Create A Comic About Your Life Story

Select a character to represent you and speak for you as you talk about yourself, your life story and your interests. Introduce yourself, talk about who you are, what you do, what you’re interested in, what you like or don’t like.
If you came from another country, tell us where you’re from and what your life was like. Perhaps you’ll also want to use other characters in your comic strip to introduce family members or best friends. In your comic strip have the character talk or think about the important parts of your life that you want to share with others.

For ideas for more comic strip stories, go to:

What is The Extraordinary Book You Hope to Discover?

A man who has worked in some of London’s best old bookstores writes about what a good bookstore should feel like. ’’I want dirt. I want chaos. I want, above all, mystery,’’ he says. ‘’I want to be able to step into a place and have the sense that there I’ll find a book, as yet unknown to me, which to some degree will change my life.’’

I think that is a hope we all have. What would such a book be like, according to your need?

Thie promt came from ideas in “A Factoturn in the Book Trade: A Memoir” by Marius Kociejowski

What Kind of Secret Nook Would You Like?

There is a new business which says it specializes in ”building ingeniously hidden rooms” for clients who crave ”a secret reading nook and that it only appears when you say the words ”Open Sesame’’’ The company said it could even place ‘’a door in a grandfather clock that led to a secret garden.’’ If you could afford to work with this business, where would you like to place your own hidden nook (maybe under your bed) and for what use would it play in your life? What magical words would you have to say to open the door to your secret place? Would you give this secret nook a special name?

(The idea for this writing prompts came from the book, ‘’Under Lock & Skeleton Key,’’ by Tempest Rajl.)

We Are All Ukrainians Now — Let’s Write about Them Now!

All eyes on turned to what’s happening to the Ukrainian people as Russia wages war against their county. It may seem that there is little we can do from our own countries to help these beleaguered people, but we CAN write their stories as we put ourselves in their places through our rich imaginations. By writing we understand better.

We are the group of teens who have placed themselves in the middle of the road to block the Russian troops from using the highway to invade their city. What are they saying and thinking as they position themselves in front of the tanks? What are the tank drivers thinking?

We are the young couple with an eight-month-old baby trudging by foot for 20 miles to get to the borders to Poland to escape the war. What are they thinking as they move so exhaustively without much food or water. What are their fears and hopes? What were they able to take with them? Does anyone help them?

They are the old Ukrainian women who confront the Russian solders to their town and tell them to take the pumpkin seeds they offer and place them in their pockets so that when they die sunflowers will grow on their graves. How do they overcome their fears to say this? What do the Russian soldiers think or say in response?

They are the young people sleeping in the underground subway to escape the bombings of Kyiv. What is going through their heads? What are they saying in their prayers?

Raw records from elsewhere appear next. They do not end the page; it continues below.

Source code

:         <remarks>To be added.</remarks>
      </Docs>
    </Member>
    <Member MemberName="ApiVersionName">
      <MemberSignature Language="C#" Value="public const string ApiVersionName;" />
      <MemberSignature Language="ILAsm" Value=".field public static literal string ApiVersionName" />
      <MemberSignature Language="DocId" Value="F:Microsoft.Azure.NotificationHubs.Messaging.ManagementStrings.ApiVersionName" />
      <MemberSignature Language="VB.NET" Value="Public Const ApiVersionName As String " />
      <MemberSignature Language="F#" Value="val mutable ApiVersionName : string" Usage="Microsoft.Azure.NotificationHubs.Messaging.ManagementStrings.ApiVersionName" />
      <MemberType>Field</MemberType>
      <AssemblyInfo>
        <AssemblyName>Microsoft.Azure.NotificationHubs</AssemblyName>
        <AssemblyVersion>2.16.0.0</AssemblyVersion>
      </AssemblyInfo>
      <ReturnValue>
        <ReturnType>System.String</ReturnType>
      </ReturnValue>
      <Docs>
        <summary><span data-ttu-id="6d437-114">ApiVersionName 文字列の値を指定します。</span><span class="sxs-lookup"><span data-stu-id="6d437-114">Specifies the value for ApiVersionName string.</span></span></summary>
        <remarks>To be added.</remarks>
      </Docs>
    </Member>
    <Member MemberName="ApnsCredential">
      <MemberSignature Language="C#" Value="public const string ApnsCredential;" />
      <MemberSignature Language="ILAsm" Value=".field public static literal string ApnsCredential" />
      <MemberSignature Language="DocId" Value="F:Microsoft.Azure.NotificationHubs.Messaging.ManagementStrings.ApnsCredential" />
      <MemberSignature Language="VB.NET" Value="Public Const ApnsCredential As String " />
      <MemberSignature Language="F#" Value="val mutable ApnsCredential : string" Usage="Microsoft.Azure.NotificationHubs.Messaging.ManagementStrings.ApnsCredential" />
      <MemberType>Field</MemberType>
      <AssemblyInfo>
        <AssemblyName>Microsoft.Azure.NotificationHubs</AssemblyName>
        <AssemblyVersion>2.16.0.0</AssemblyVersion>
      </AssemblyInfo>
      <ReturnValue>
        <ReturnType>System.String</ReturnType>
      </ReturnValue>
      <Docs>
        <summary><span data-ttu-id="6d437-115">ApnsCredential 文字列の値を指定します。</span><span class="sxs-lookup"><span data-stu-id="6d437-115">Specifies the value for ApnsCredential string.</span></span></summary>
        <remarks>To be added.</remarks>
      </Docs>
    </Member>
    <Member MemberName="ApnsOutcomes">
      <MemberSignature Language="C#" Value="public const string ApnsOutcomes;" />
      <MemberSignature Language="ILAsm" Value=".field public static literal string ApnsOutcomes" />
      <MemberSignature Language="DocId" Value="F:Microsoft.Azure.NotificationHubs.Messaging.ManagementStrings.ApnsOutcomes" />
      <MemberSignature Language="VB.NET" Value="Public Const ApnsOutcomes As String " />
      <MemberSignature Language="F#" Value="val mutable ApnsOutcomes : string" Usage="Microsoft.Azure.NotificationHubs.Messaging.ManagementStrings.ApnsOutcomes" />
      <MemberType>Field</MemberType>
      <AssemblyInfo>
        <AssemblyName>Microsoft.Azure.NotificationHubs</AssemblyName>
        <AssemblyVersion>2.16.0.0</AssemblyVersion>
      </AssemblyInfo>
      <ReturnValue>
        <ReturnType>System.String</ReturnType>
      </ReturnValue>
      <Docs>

You are Russia’s leader Vladimir Putin who has started this war against Ukraine. What can he be thinking? What are his dreams or fantasies about waging such a terrible war? When most of the world hates what you are doing, how do you face yourself in the morning? What goes on in your mind as you look in the mirror?

You are a Russian high school student in Moscow trying to muster the courage to protest against the war. You are frightened by the police. What do you say to yourself to gain courage?

Write about any of these people — the are human like you and need to hear their stories told.


Write about the ‘Symptomers’

There’s a new book, ”The Cabinet” by Un-su Kim, which describes an office worker who, ”while navigating the extreme boredom of his office job, discovers Cabinet 13: a filing cabinet filled with extraordinary accounts of ‘symptomers,’ people experiencing strange and marvelous occurrences and abilities…symptomers describe sleeping for months (”torporers”), seeing their doubles (”doppelgangers”) and growing gingko trees from their fingers (”chimeras”). The office worker starts interviewing them to hear their stories. What do they tell him?